Records contained in a dataset:

┄┄┄┄┄┄┄┄┄┄┄┄┄┄┄┄┄┄┄┄

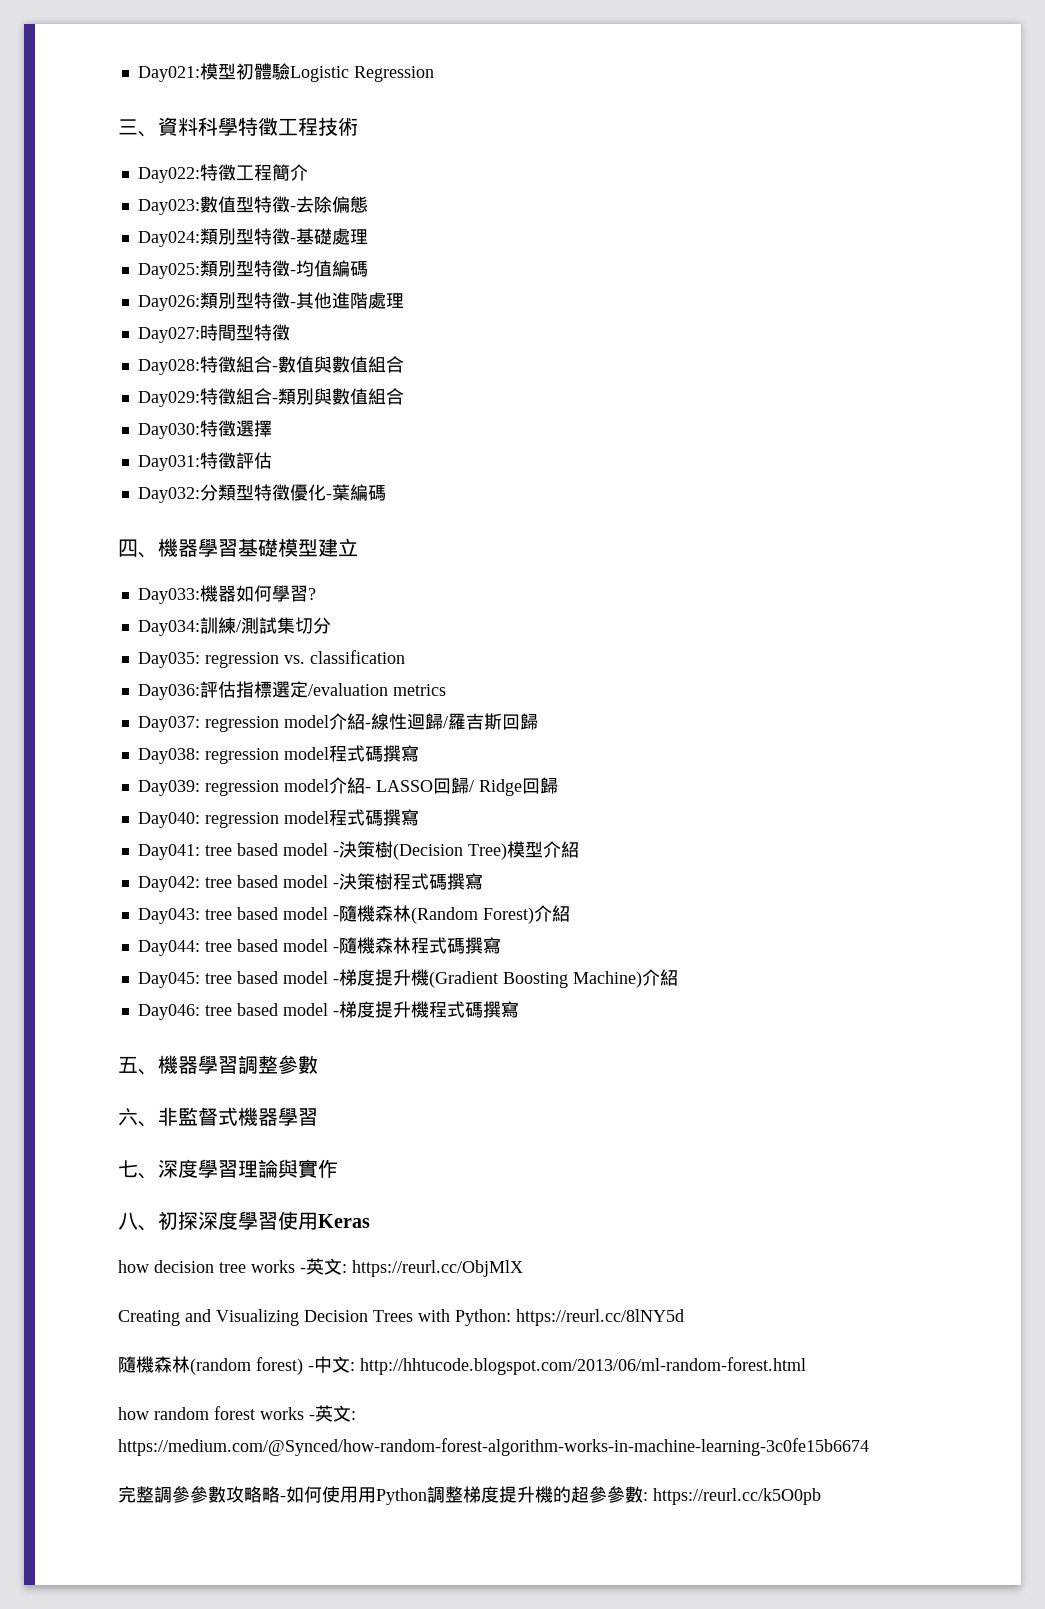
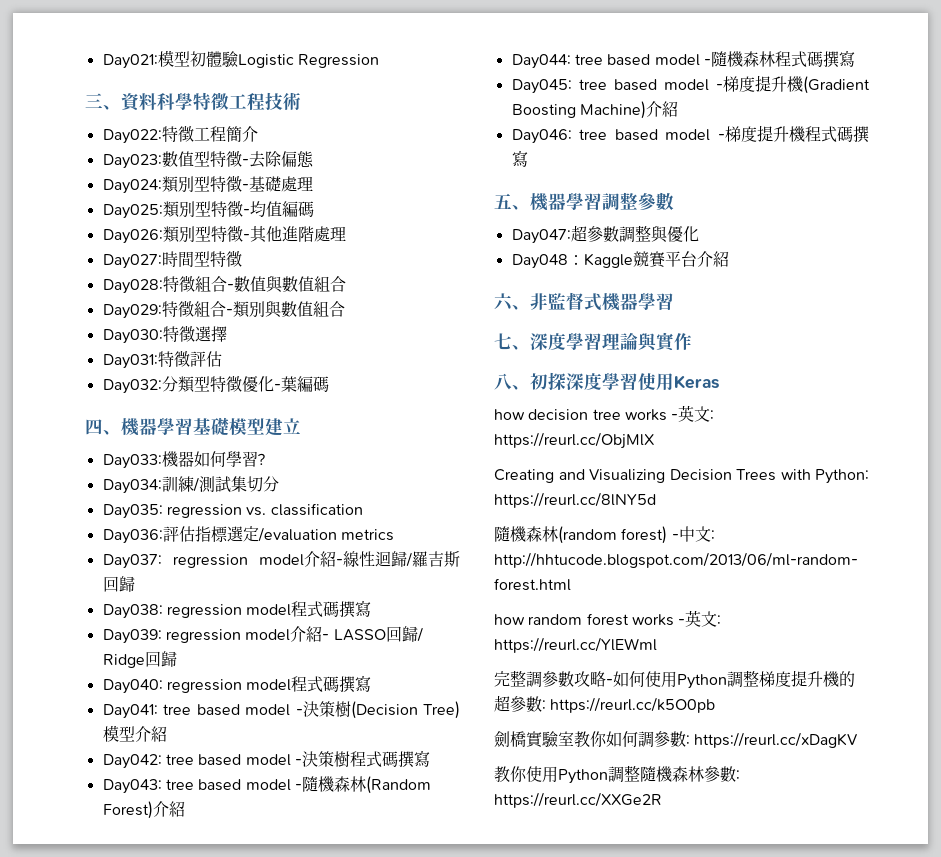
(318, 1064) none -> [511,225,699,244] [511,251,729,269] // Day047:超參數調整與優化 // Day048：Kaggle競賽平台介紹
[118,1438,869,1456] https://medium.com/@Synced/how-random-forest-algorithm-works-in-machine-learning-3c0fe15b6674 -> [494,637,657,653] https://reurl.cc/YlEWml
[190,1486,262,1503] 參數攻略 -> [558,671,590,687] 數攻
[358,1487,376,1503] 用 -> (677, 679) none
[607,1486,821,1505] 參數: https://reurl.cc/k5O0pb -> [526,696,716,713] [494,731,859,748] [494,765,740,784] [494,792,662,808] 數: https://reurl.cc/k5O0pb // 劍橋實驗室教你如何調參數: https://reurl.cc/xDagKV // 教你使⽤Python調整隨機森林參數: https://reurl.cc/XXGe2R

┄┄┄┄┄┄┄┄┄┄┄┄┄┄┄┄┄┄┄┄

INSTRUCTION: All records above are to be printed exactly, minus the pictures they contain.

EXPECTED ANSWER:
(318, 1064) none -> [511,225,699,244] [511,251,729,269] // Day047:超參數調整與優化 // Day048：Kaggle競賽平台介紹
[118,1438,869,1456] https://medium.com/@Synced/how-random-forest-algorithm-works-in-machine-learning-3c0fe15b6674 -> [494,637,657,653] https://reurl.cc/YlEWml
[190,1486,262,1503] 參數攻略 -> [558,671,590,687] 數攻
[358,1487,376,1503] 用 -> (677, 679) none
[607,1486,821,1505] 參數: https://reurl.cc/k5O0pb -> [526,696,716,713] [494,731,859,748] [494,765,740,784] [494,792,662,808] 數: https://reurl.cc/k5O0pb // 劍橋實驗室教你如何調參數: https://reurl.cc/xDagKV // 教你使⽤Python調整隨機森林參數: https://reurl.cc/XXGe2R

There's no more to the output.